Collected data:
┄┄┄┄┄┄┄┄┄┄
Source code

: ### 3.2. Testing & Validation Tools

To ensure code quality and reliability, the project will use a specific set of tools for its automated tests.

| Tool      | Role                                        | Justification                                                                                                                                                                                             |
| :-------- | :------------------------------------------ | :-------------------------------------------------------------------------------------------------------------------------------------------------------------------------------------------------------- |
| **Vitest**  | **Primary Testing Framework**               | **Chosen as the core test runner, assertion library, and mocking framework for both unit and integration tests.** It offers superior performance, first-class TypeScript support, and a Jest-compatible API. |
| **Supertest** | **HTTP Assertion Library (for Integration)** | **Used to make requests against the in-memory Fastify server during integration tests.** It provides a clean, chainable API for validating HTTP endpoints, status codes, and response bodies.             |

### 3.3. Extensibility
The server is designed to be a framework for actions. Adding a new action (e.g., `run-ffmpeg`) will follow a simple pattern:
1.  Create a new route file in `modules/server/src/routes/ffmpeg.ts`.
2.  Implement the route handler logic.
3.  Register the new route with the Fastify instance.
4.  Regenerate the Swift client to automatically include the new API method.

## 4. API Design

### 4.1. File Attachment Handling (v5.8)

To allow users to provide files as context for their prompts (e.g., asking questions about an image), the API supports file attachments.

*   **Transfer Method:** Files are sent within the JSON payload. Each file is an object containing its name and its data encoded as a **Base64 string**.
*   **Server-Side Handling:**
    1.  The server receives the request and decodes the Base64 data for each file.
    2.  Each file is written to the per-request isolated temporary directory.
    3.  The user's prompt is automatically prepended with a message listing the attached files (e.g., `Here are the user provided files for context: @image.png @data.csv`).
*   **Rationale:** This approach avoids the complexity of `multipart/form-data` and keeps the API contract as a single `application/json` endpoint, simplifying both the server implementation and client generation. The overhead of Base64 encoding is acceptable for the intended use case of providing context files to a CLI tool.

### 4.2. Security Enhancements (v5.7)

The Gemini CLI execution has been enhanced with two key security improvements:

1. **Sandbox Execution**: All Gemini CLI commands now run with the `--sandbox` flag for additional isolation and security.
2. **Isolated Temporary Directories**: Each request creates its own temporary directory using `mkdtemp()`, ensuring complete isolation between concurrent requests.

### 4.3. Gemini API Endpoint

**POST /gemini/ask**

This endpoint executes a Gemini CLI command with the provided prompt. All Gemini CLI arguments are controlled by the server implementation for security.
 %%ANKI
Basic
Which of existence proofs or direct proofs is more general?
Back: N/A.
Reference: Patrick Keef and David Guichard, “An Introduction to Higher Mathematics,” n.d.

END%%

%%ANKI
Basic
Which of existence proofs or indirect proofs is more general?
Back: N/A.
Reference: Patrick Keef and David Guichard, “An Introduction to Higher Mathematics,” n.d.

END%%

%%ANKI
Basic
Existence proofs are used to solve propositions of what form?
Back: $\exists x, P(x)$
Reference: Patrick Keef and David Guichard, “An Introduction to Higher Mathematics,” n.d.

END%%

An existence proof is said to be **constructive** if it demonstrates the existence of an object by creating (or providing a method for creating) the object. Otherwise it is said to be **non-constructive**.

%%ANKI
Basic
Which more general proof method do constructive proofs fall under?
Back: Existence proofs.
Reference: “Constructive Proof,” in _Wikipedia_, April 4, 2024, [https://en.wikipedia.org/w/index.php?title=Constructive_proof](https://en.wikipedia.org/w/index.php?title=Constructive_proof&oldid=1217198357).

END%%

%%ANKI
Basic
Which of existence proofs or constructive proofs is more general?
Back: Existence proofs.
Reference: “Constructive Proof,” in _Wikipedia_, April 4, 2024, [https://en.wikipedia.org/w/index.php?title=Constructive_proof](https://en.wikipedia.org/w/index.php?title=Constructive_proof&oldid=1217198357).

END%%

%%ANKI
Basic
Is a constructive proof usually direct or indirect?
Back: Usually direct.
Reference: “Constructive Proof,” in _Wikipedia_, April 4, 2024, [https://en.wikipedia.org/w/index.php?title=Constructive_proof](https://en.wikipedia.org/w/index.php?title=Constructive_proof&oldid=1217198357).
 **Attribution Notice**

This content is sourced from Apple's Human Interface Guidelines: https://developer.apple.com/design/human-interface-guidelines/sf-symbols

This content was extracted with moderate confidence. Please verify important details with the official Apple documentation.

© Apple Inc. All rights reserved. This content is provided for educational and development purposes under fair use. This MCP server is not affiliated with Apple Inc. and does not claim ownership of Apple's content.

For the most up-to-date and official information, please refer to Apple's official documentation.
┄┄┄┄┄┄┄┄┄┄
Convert the lines above, from the one containing "This content is sourced" through the last line, into a Markdown table with the columns Row and Line. Number each row and omit blank lines.

● OUTPUT FOR THIS TASK
| Row | Line |
|---|---|
| 1 | This content is sourced from Apple's Human Interface Guidelines: https://developer.apple.com/design/human-interface-guidelines/sf-symbols |
| 2 | This content was extracted with moderate confidence. Please verify important details with the official Apple documentation. |
| 3 | © Apple Inc. All rights reserved. This content is provided for educational and development purposes under fair use. This MCP server is not affiliated with Apple Inc. and does not claim ownership of Apple's content. |
| 4 | For the most up-to-date and official information, please refer to Apple's official documentation. |